** Opening Dataset records block **

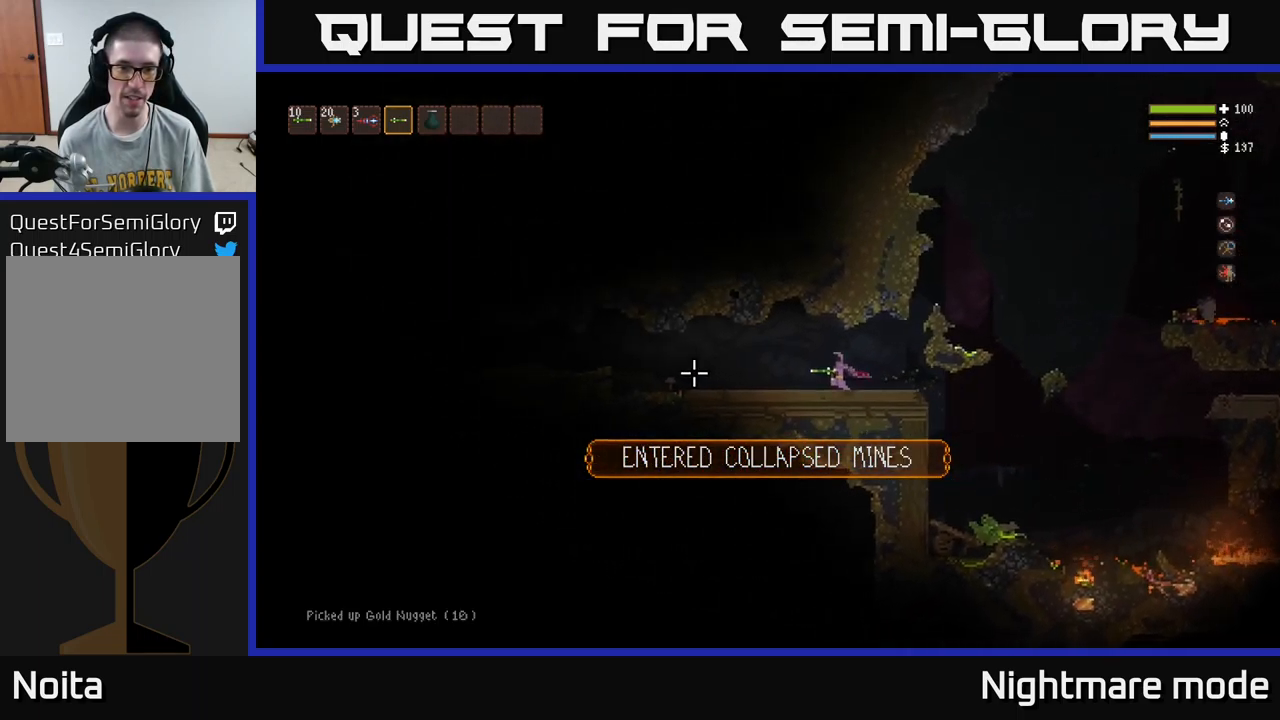
{"buttons": [], "left_stick": "left", "right_stick": "left", "events": []}
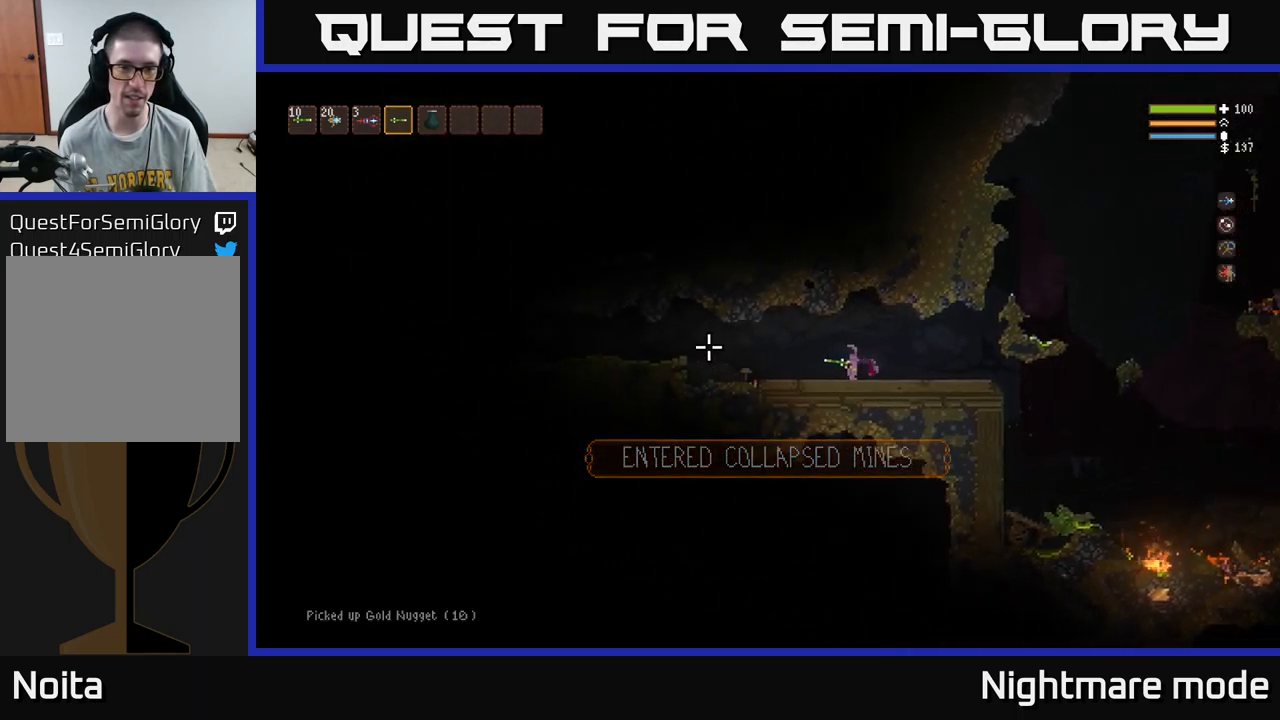
{"buttons": [], "left_stick": "left", "right_stick": "left", "events": []}
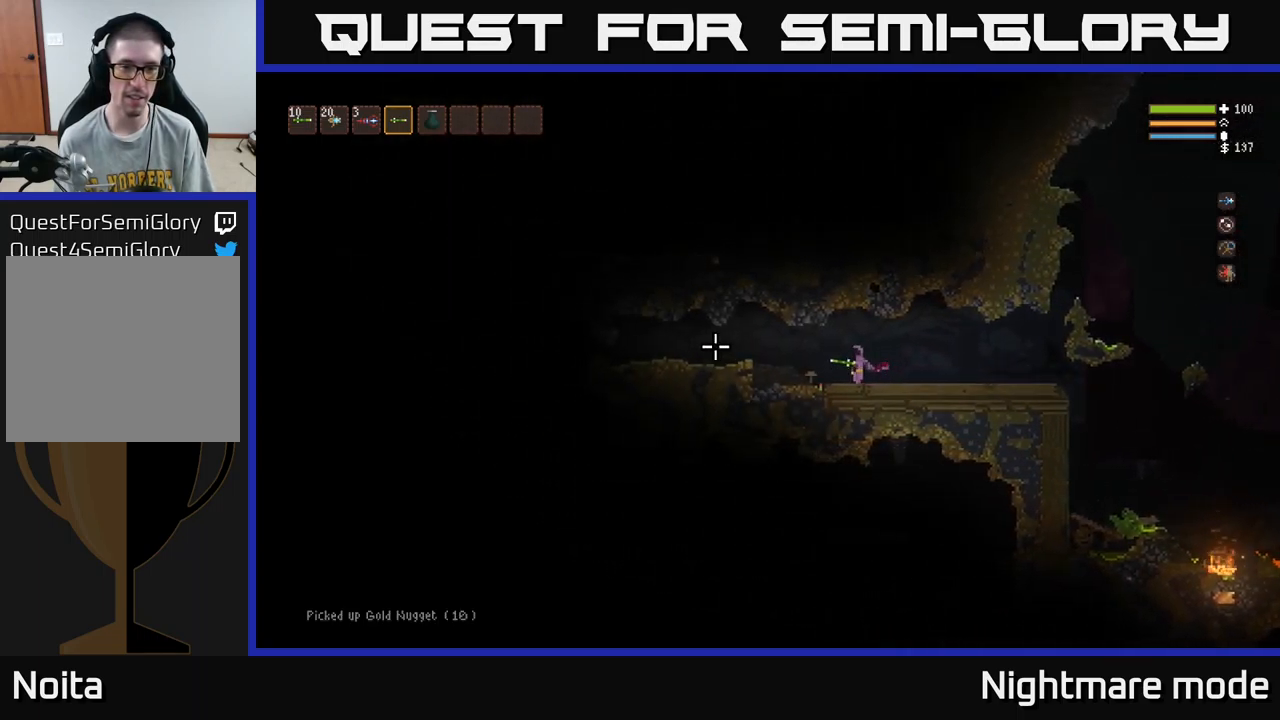
{"buttons": [], "left_stick": "right", "right_stick": "left", "events": [[400, "left_stick", "center"], [450, "left_stick", "right"]]}
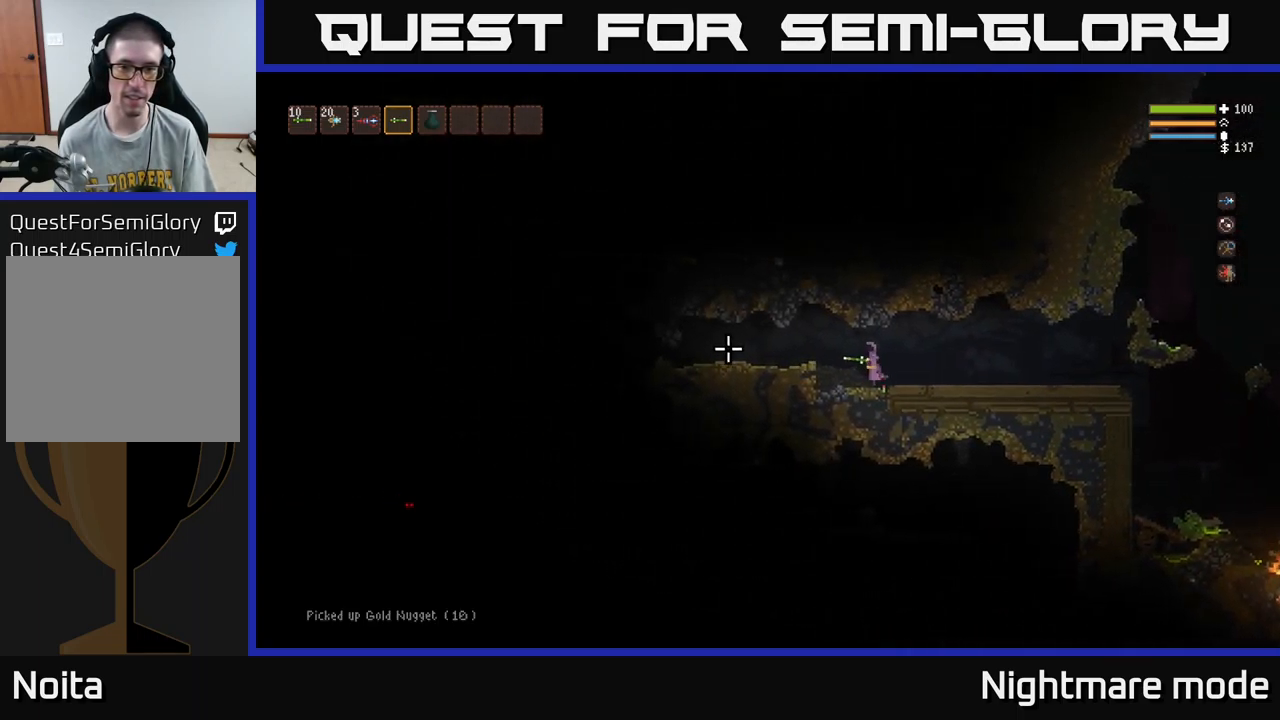
{"buttons": [], "left_stick": "right", "right_stick": "left", "events": []}
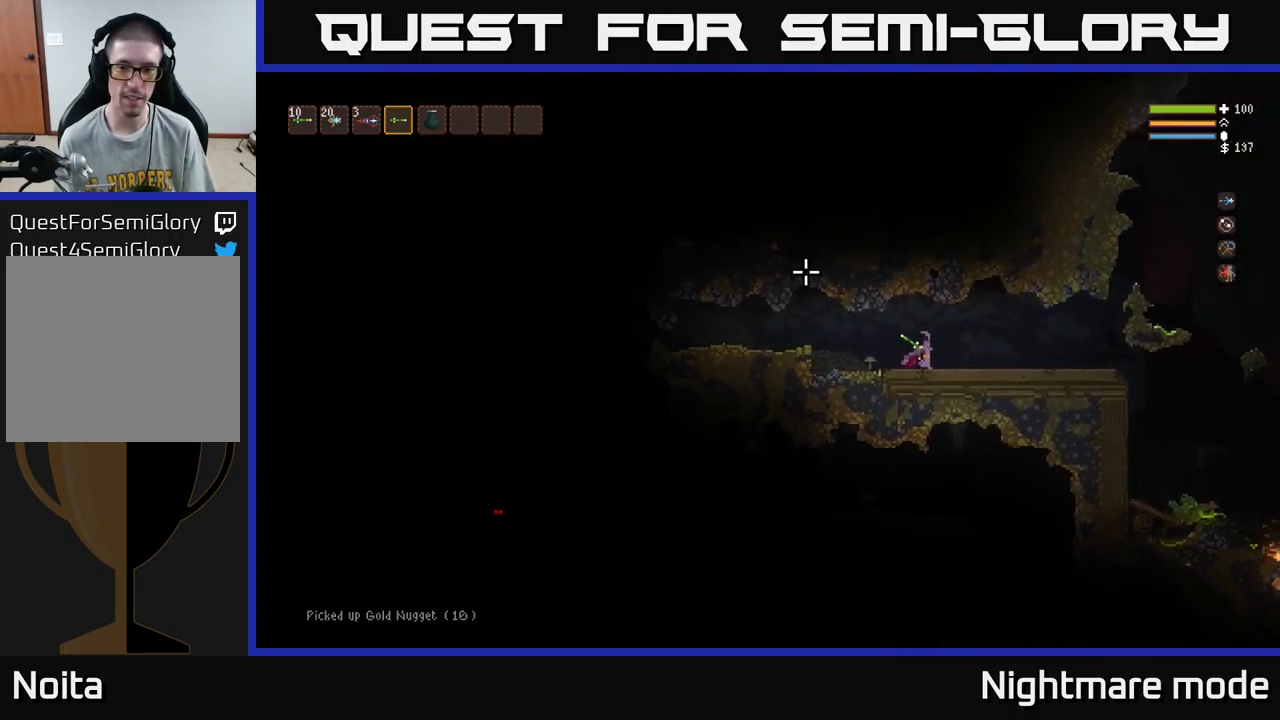
{"buttons": ["L2"], "left_stick": "right", "right_stick": "right", "events": [[34, "right_stick", "up"], [150, "right_stick", "right"], [467, "L2", "down"]]}
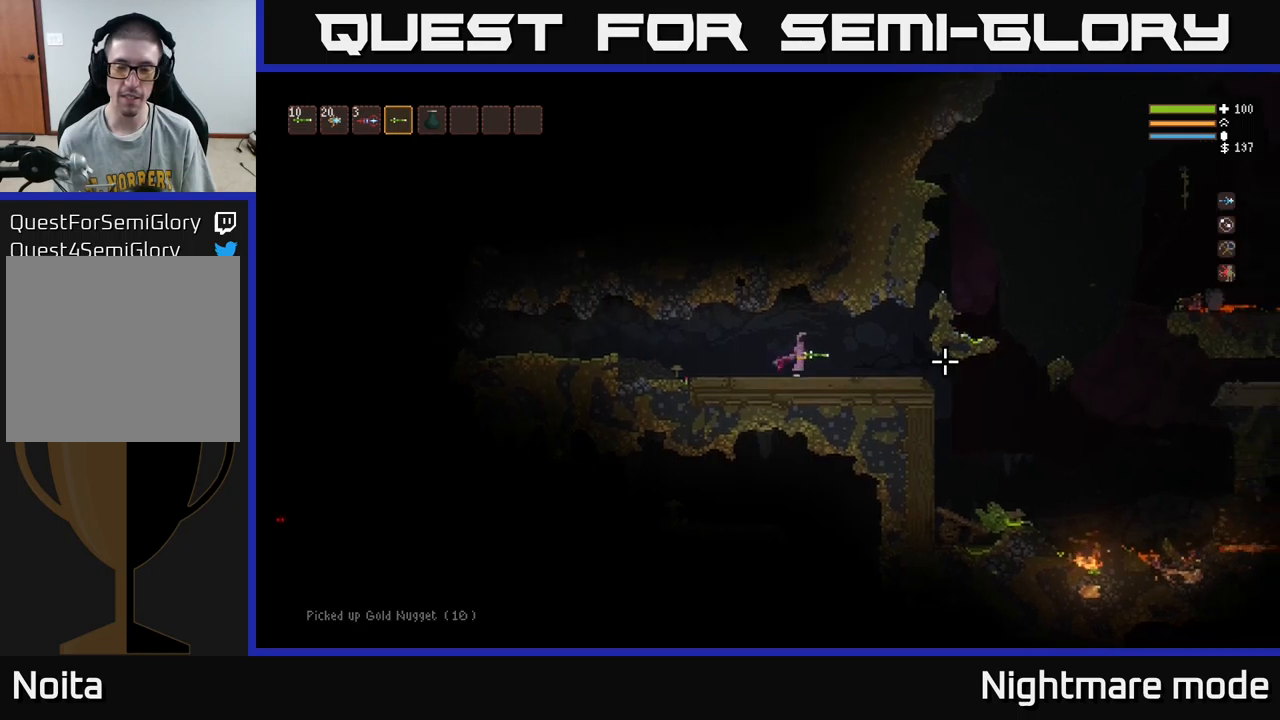
{"buttons": [], "left_stick": "right", "right_stick": "right", "events": [[50, "L2", "up"]]}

** Closing Dataset records block **

__Goal of the exercise__.
Could you output the lines above exactly, with no pictures included?

__Your solution__.
{"buttons": [], "left_stick": "left", "right_stick": "left", "events": []}
{"buttons": [], "left_stick": "left", "right_stick": "left", "events": []}
{"buttons": [], "left_stick": "right", "right_stick": "left", "events": [[400, "left_stick", "center"], [450, "left_stick", "right"]]}
{"buttons": [], "left_stick": "right", "right_stick": "left", "events": []}
{"buttons": ["L2"], "left_stick": "right", "right_stick": "right", "events": [[34, "right_stick", "up"], [150, "right_stick", "right"], [467, "L2", "down"]]}
{"buttons": [], "left_stick": "right", "right_stick": "right", "events": [[50, "L2", "up"]]}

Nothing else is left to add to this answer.